The salt concentration of brine solution for curing salmon is often reported in salometer degrees or °SAL, which is a scale based on how saturated a solution is with salt. It can be easily measured with HI96821 digital refractometer: a simple conversion from %NaCl to °SAL makes the HI96821 a perfect fit for measuring the brine solution. Since a fully saturated brine solution contains 26.4% present salt, the value obtained in %NaCl can be divided by 0.264 to express the results in °SAL. For salmon cold smoking, a solution of 60°SAL is often used. Based on the conversion the equivalent reading for the HI96821 is 15.8% (g/mL). A brine solution should be tested to ensure all of the salt dissolved, and then checked periodically to ensure the concentration of the brine hadn’t changed over time.

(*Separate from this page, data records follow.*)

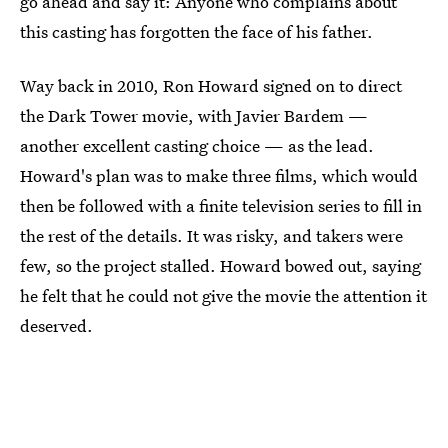
go ahead and say it: Anyone who complains about
this casting has forgotten the face of his father.
Way back in 2010, Ron Howard signed on to direct
the Dark Tower movie, with Javier Bardem —
another excellent casting choice — as the lead.
Howard's plan was to make three films, which would
then be followed with a finite television series to fill in
the rest of the details. It was risky, and takers were
few, so the project stalled. Howard bowed out, saying
he felt that he could not give the movie the attention it
deserved.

The HI96821 has a dual level LCD making it easy to view both the result and the temperature. Since it uses the refractive index to determine the sodium chloride concentration, the analysis is simple and fast, requiring only 100 μL of sample and taking only 1.5 seconds per test. The fast analysis and small sample size makes taking many measurements easy for an operator. The HI96821 has automatic temperature compensation (ATC), which is an algorithm based on the changes in density of NaCl with temperature. The HI96821 is easy to calibrate by placing a small sample of deionised water on the stainless steel sample well, which is easy to clean.
Any customer involved in cold smoking will appreciate the durability compared to salometers: due to glass breakage, salometers has to be replaced often. The IP65 water resistance rating of the meter makes it easy to clean in fresh water.